CONCLUSIONS & INFERENCES: A time-delayed bone marrow-driven mechanism of murine endotoxin-induced ileus exists, and hemopoietic cells synergize with non-hemopoietic cells thereby prolonging ileus and fueling intestinal inflammation. Importantly, IL-6 signaling via IL-6R/gp130 drives late ileus, yet it did not regulate mortality in endotoxic shock.

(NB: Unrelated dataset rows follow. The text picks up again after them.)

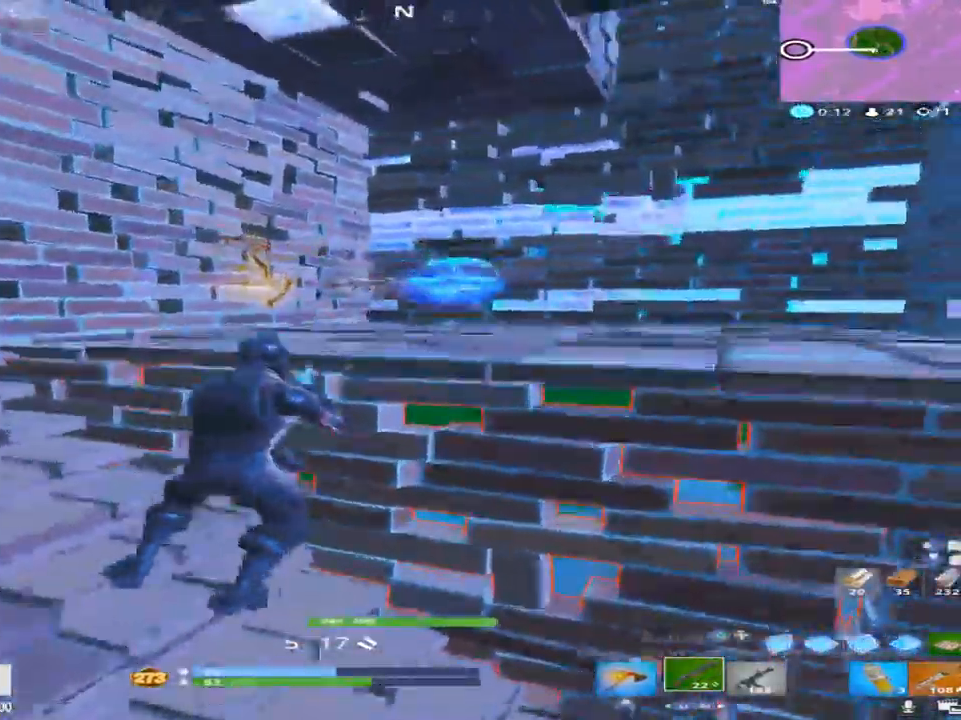
{"buttons": [], "left_stick": "center", "right_stick": "down", "events": [[67, "left_stick", "up-right"], [183, "right_stick", "down"], [233, "left_stick", "up"], [483, "left_stick", "center"]]}
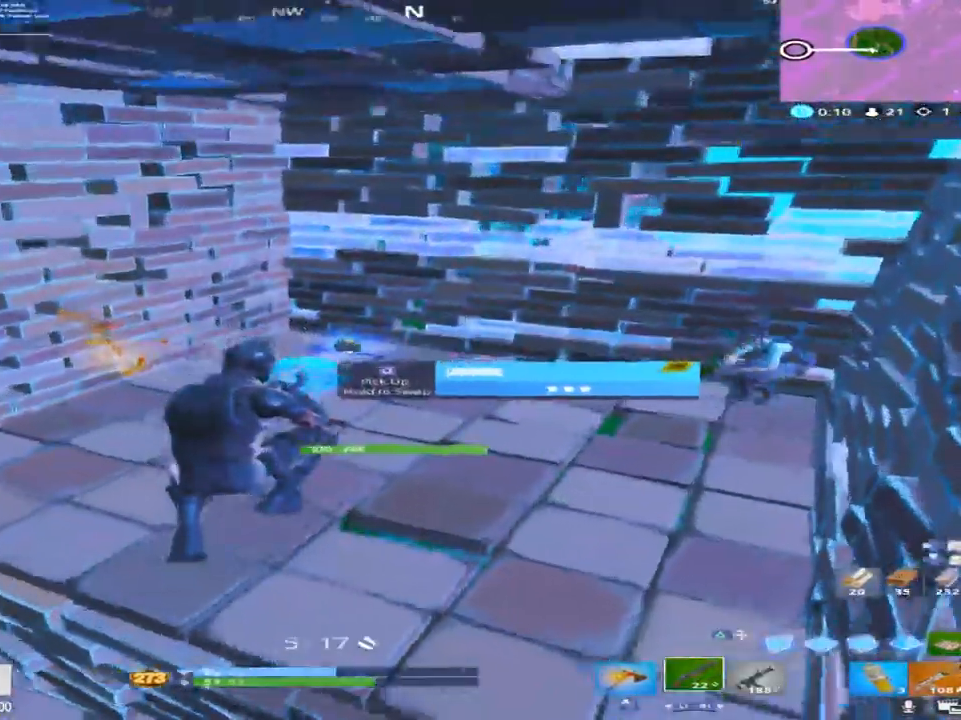
{"buttons": ["R2"], "left_stick": "down", "right_stick": "down", "events": [[33, "left_stick", "down-left"], [150, "right_stick", "center"], [167, "left_stick", "center"], [233, "right_stick", "up-right"], [250, "left_stick", "down-right"], [283, "TRIANGLE", "down"], [367, "TRIANGLE", "up"], [367, "right_stick", "center"], [383, "R2", "down"], [417, "left_stick", "down"], [433, "right_stick", "down"]]}
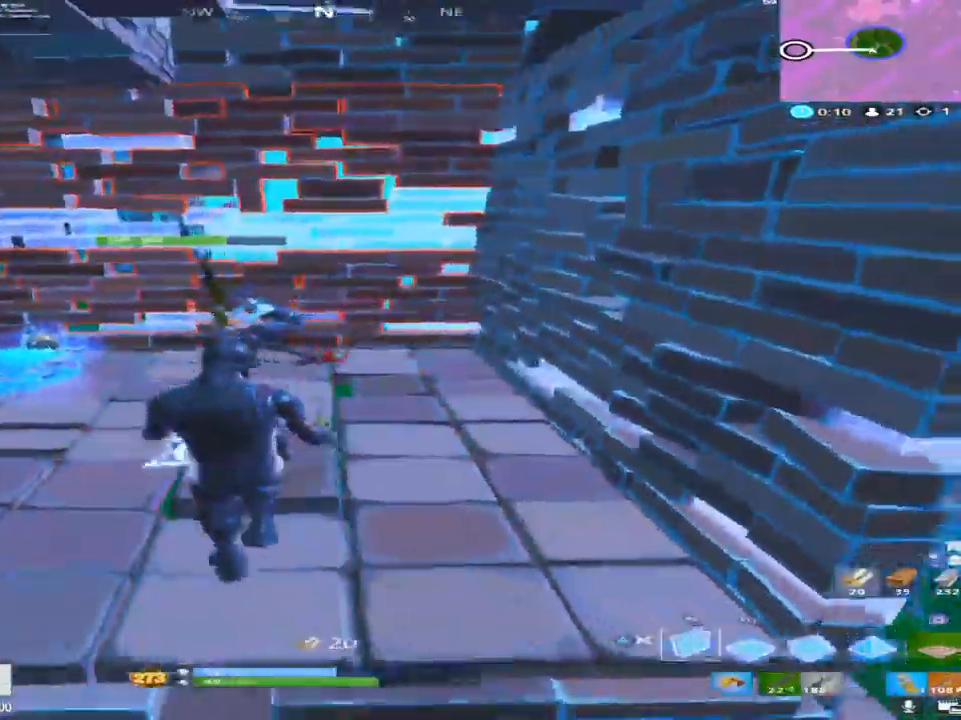
{"buttons": [], "left_stick": "down", "right_stick": "up", "events": [[67, "L2", "down"], [167, "right_stick", "center"], [217, "R2", "up"], [250, "TRIANGLE", "down"], [300, "L2", "up"], [350, "TRIANGLE", "up"], [350, "right_stick", "left"], [450, "right_stick", "up"]]}
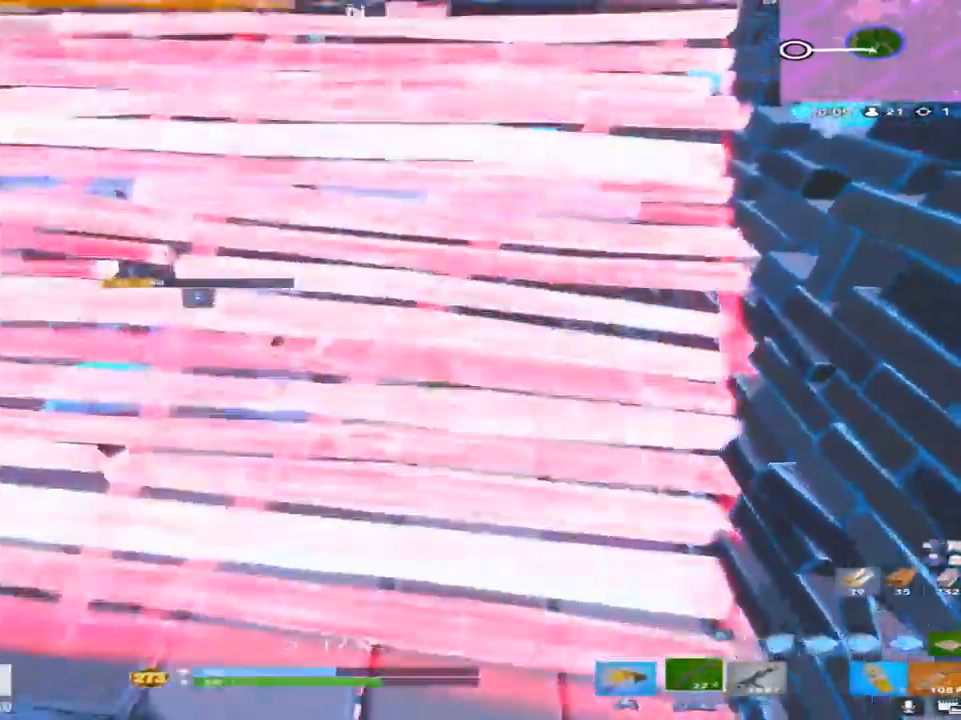
{"buttons": [], "left_stick": "left", "right_stick": "center", "events": [[300, "left_stick", "left"], [350, "right_stick", "center"]]}
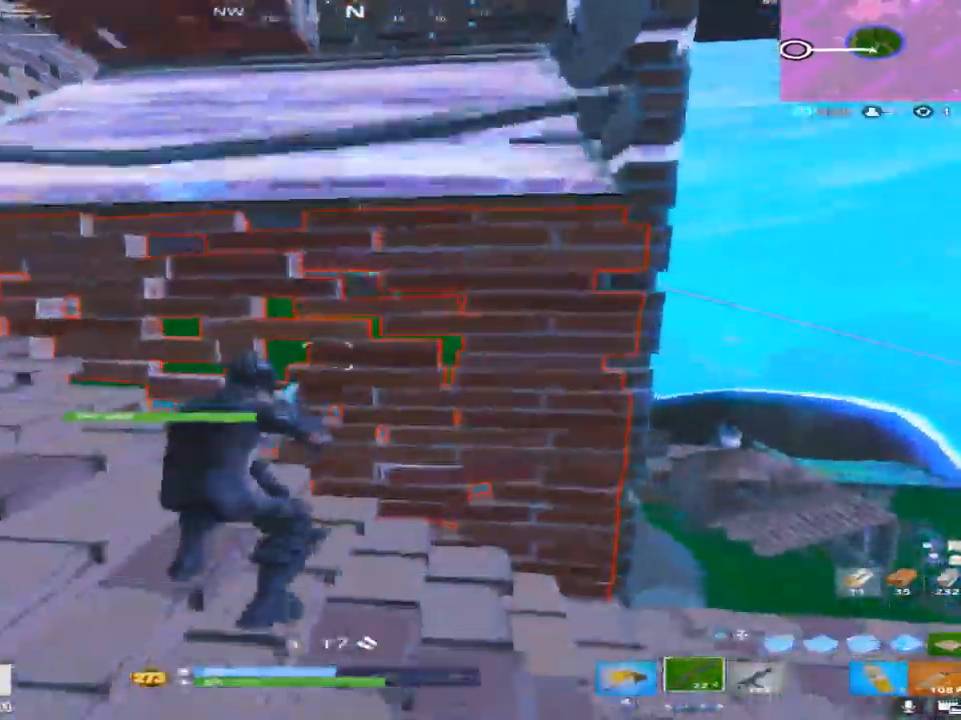
{"buttons": [], "left_stick": "right", "right_stick": "up-right", "events": [[217, "left_stick", "up-left"], [267, "right_stick", "right"], [367, "right_stick", "up-right"], [467, "left_stick", "right"]]}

尽管造血细胞的分子激活包括显著的 IL-6 mRNA 诱导,但在 6 小时的早期鼠内毒素诱导性肠梗阻中,仅由非造血 TLR4/MyD88 信号转导介导。我们的目标是定义造血细胞在 LPS/TLR4 触发的肠梗阻和炎症中的作用随时间的推移,并确定肠梗阻的机制。
CSF-1(-/-)、TLR4 非嵌合体和 TLR4 嵌合体小鼠单次腹腔注射超纯脂多糖 (UP-LPS),并研究至 4 天。TLR4(WT)小鼠的亚组还静脉注射外源性重组 IL-6 (rmIL-6)或鼠可溶性 IL-6 受体阻断抗体 (抗-sIL-6R mAB)。
造血 TLR4 信号转导独立介导 UP-LPS 诱导的 24 小时肠梗阻,但趋化性肌层中性粒细胞渗出并非因果关系,缺乏 CSF-1 依赖性巨噬细胞的小鼠过早死亡。造血细胞和非造血细胞的协同作用决定了肠梗阻的严重程度和死亡率,这与肠道肌层中炎症介质(如 IL-6)的协同细胞谱系特异性转录相关。循环 IL-6 水平与 LPS 剂量呈依赖性,但外源性 rmIL-6 不会引发自我延续的炎症反应,从而引发肠梗阻。持续的功能性 IL-6 信号转导抑制治疗可有效改善晚期肠梗阻,而预防性抗体介导的 IL-6R 阻断在缓解肠梗阻方面仅略有效果。然而,IL-6R 阻断既不能防止内毒素相关的死亡率,也不能改变循环 IL-6 水平。
存在一种延迟的骨髓驱动的鼠内毒素诱导性肠梗阻机制,造血细胞与非造血细胞协同作用,从而延长肠梗阻并加剧肠道炎症。重要的是,通过 IL-6R/gp130 传递的 IL-6 信号驱动晚期肠梗阻,但它并未调节内毒素休克中的死亡率。